(MATERIAL PROVIDED)
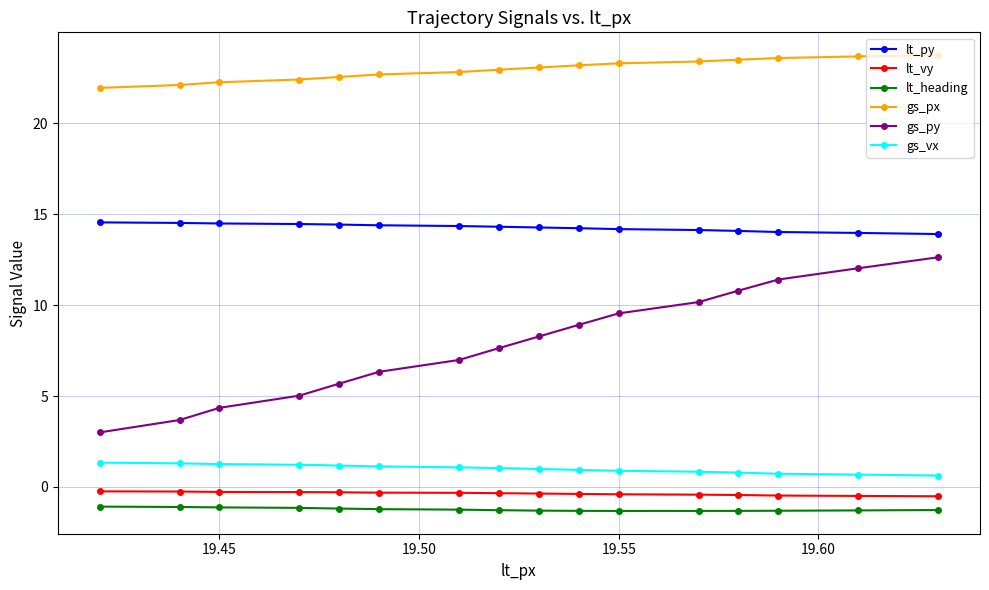

What is the sum of all lt_py values?

228.1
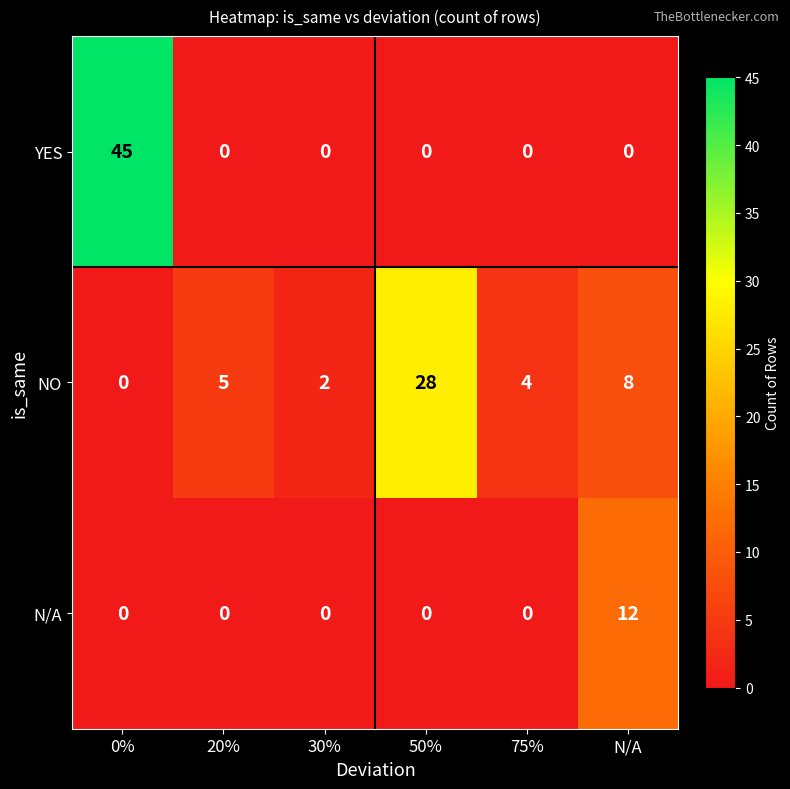

What is the difference between the YES values at 20% and 0%?

45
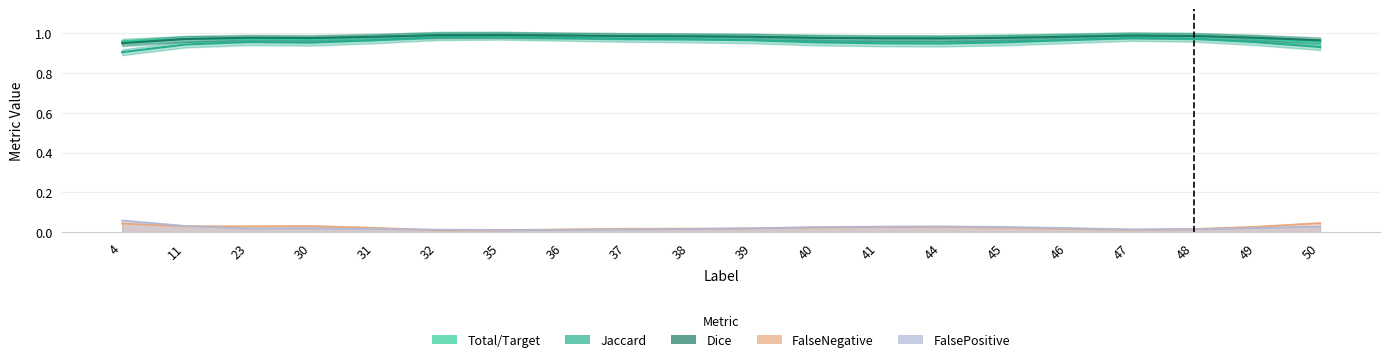

At which category does Dice reach its first local valley?

30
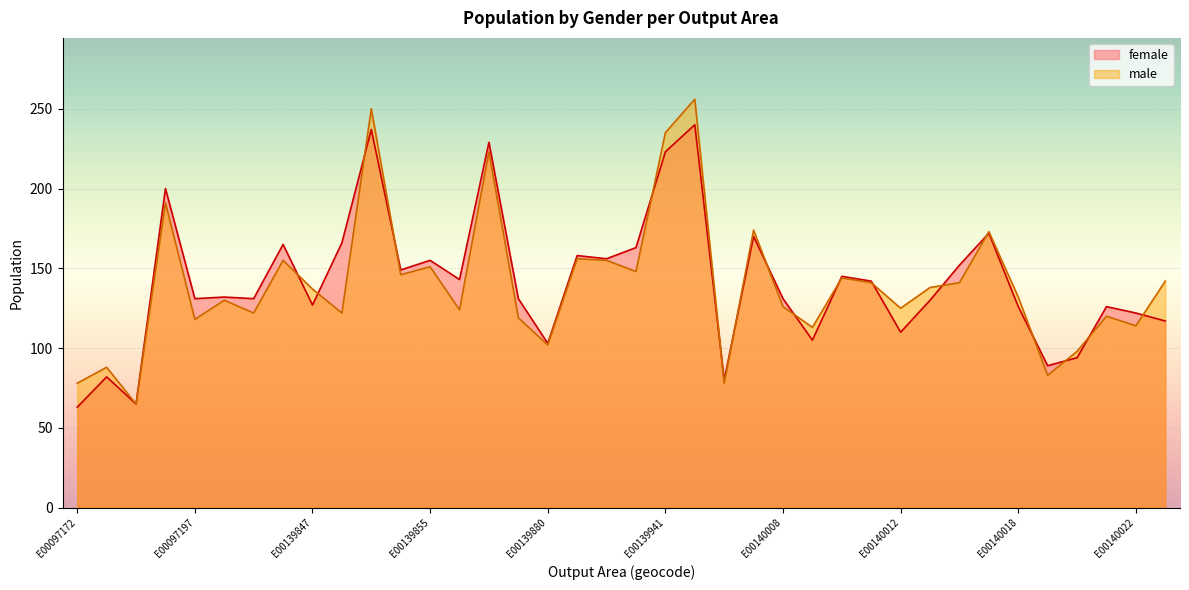

Which has a higher value, E00140016 or E00140010?

E00140016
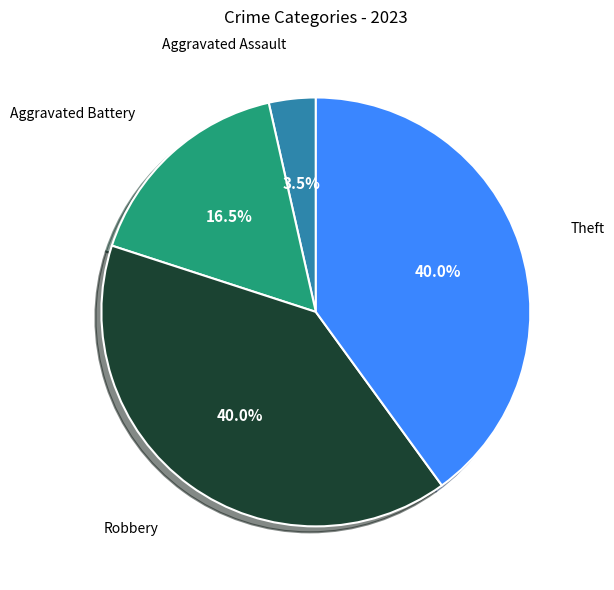

How many slices are in this pie chart?

4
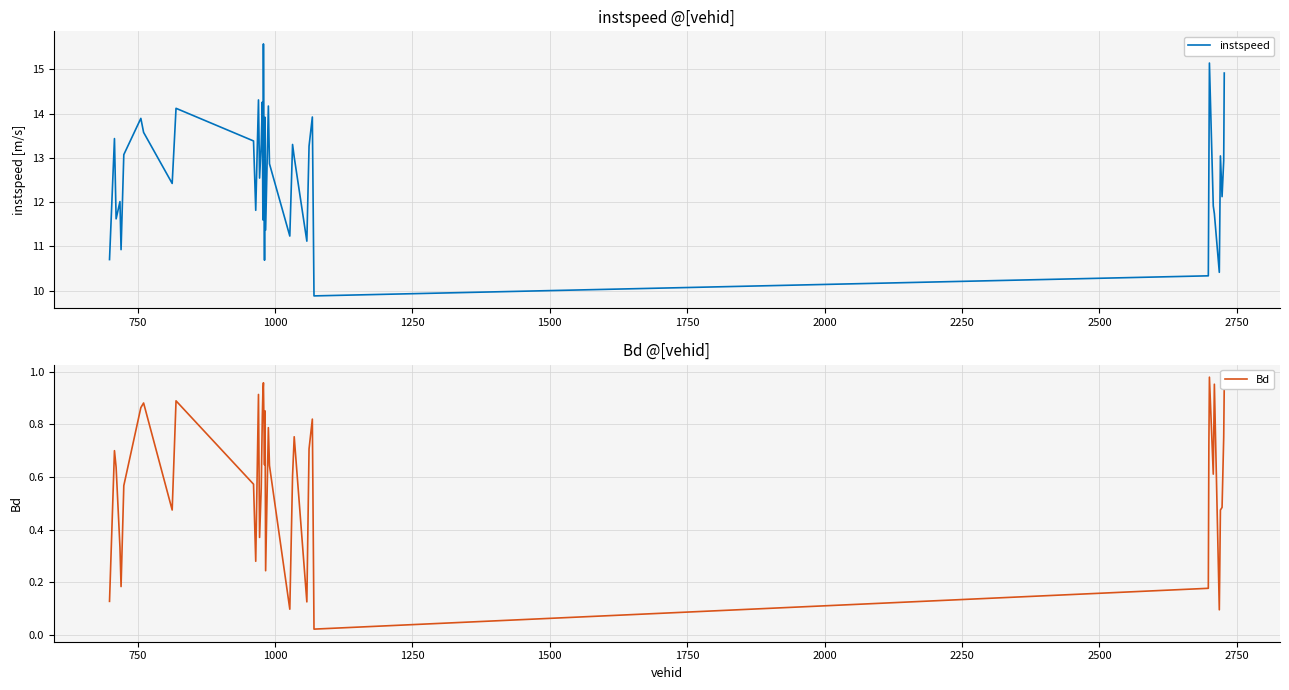

What is the highest value of the instspeed series?

15.6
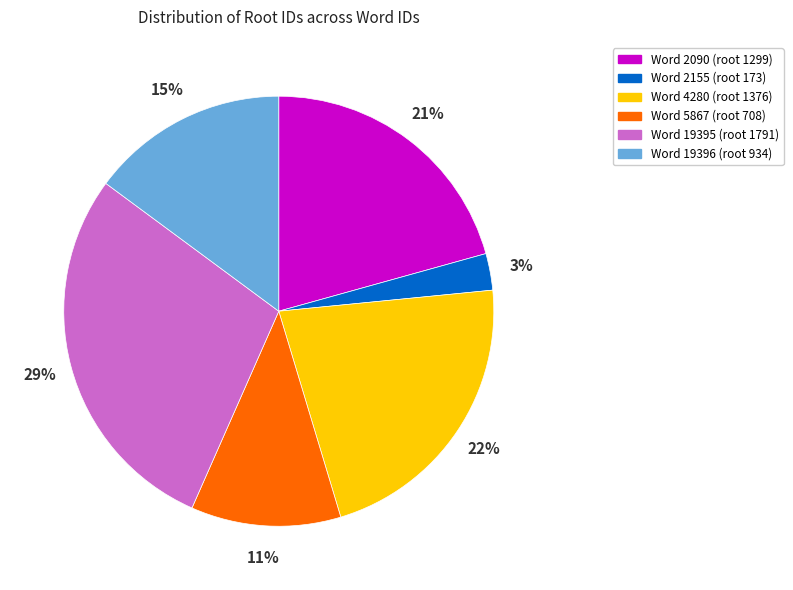

To the nearest percent, what is the average slice percentage?

17%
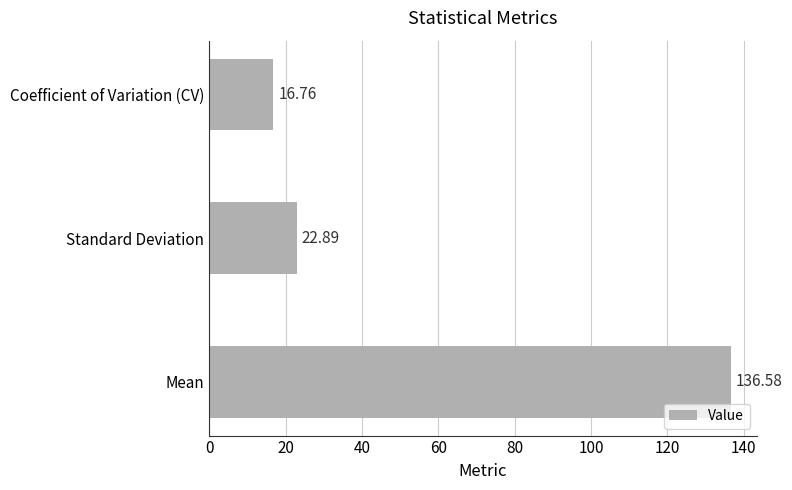

List the labels in order of value, smallest first.

Coefficient of Variation (CV), Standard Deviation, Mean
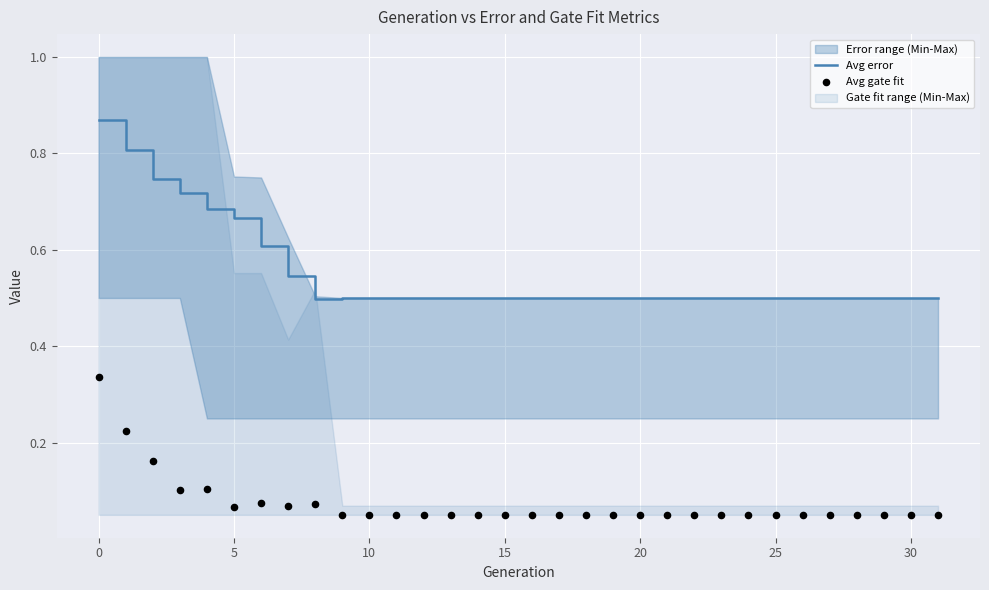

Which series has the largest total across all categories?

Avg error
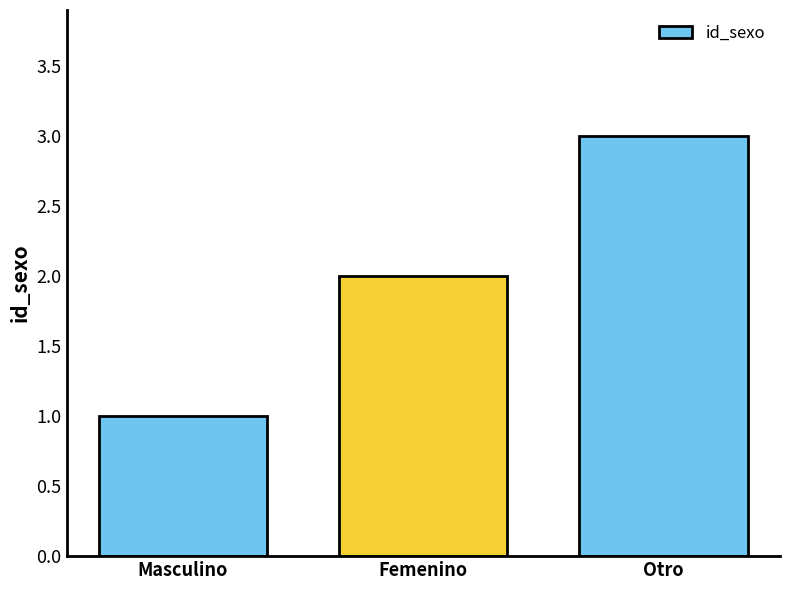

At which category does the chart reach its minimum across all series?

Masculino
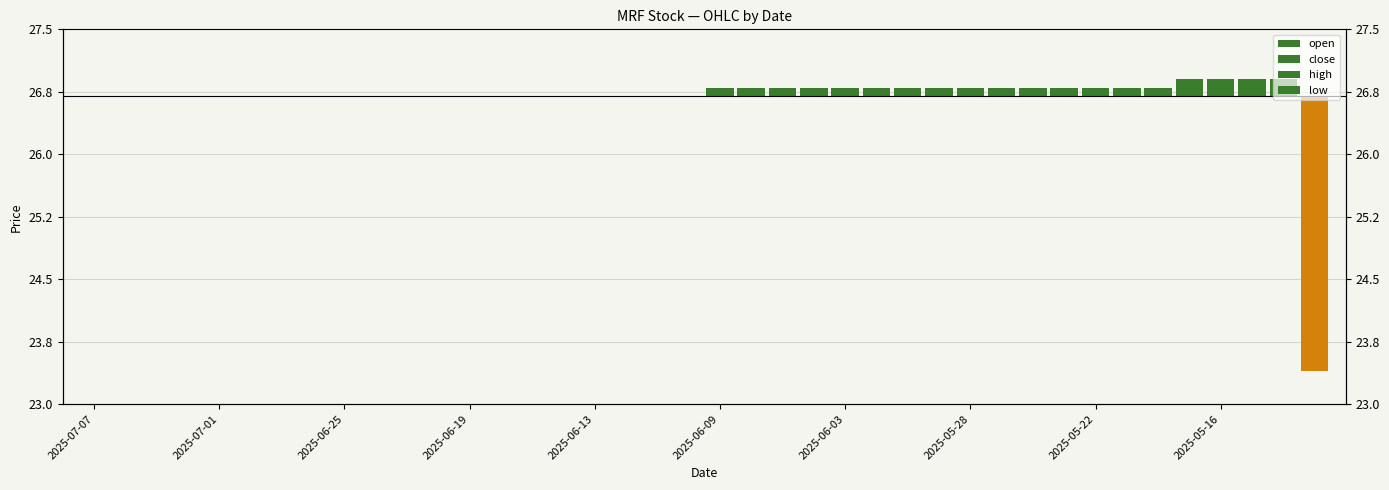

What are all the series names shown in the legend?

open, close, high, low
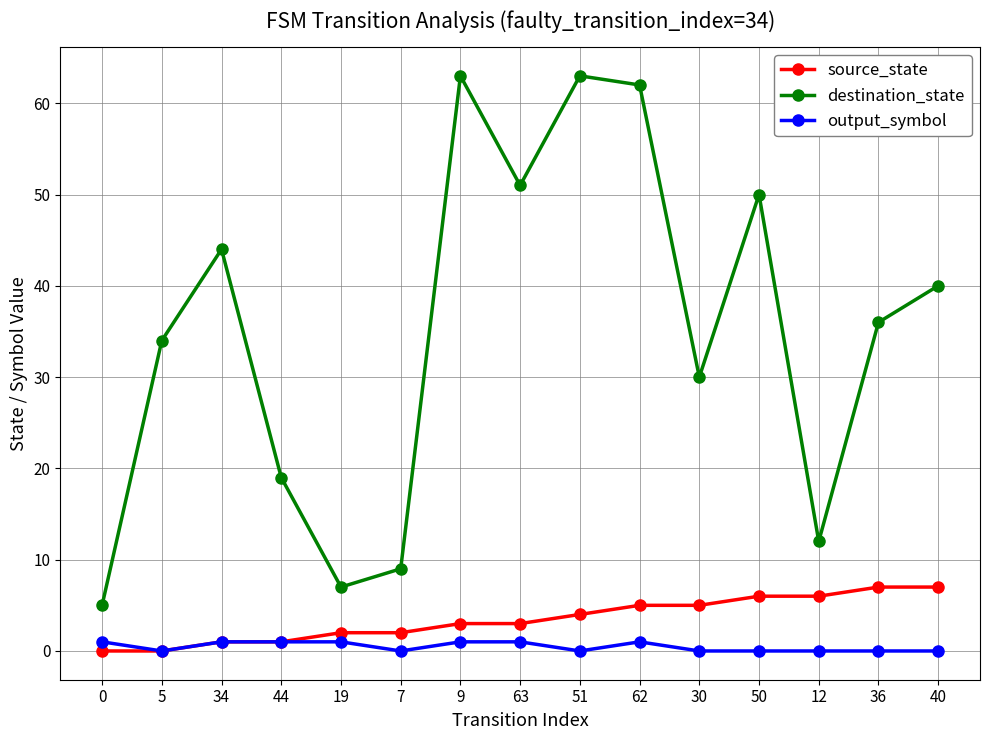

What is the total value across all series at 62?

68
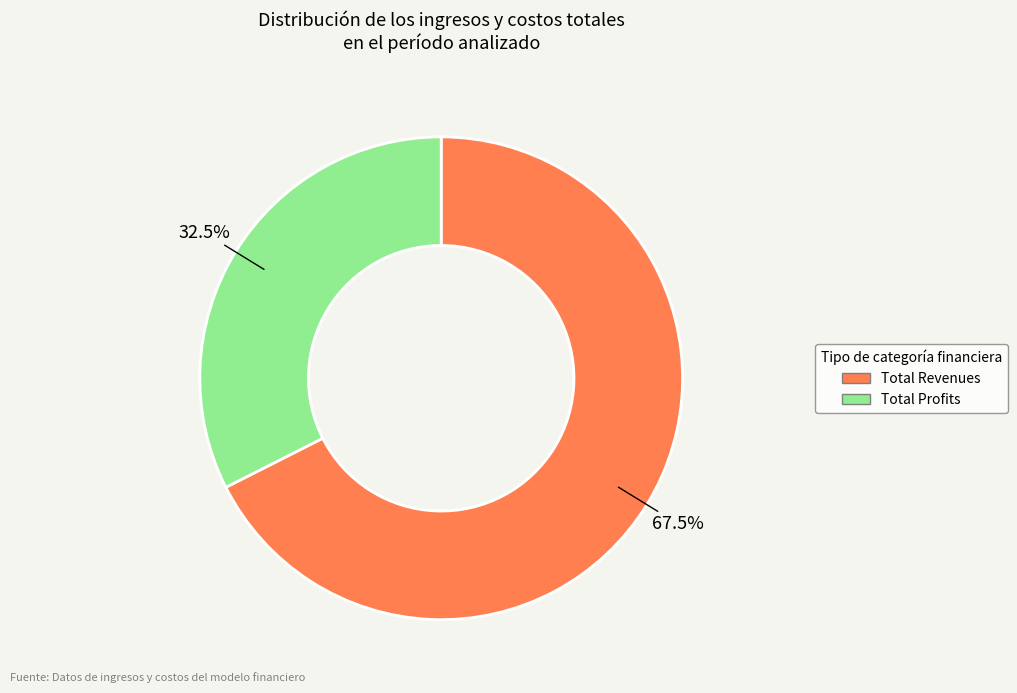

Does any single category account for the majority?

Yes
(End MATERIAL PROVIDED)
▶ PROMPT: Output the lines from the one containing "What is the difference" down to the final line above, both included, as a JSON list of strings with one string per line. Leave out the blank lines and the picture lines.

▶ SOLUTION FOR THIS PROBLEM:
[
  "What is the difference between the YES values at 20% and 0%?",
  "45",
  "At which category does Dice reach its first local valley?",
  "30",
  "Which has a higher value, E00140016 or E00140010?",
  "E00140016",
  "How many slices are in this pie chart?",
  "4",
  "What is the highest value of the instspeed series?",
  "15.6",
  "To the nearest percent, what is the average slice percentage?",
  "17%",
  "List the labels in order of value, smallest first.",
  "Coefficient of Variation (CV), Standard Deviation, Mean",
  "Which series has the largest total across all categories?",
  "Avg error",
  "At which category does the chart reach its minimum across all series?",
  "Masculino",
  "What are all the series names shown in the legend?",
  "open, close, high, low",
  "What is the total value across all series at 62?",
  "68",
  "Does any single category account for the majority?",
  "Yes"
]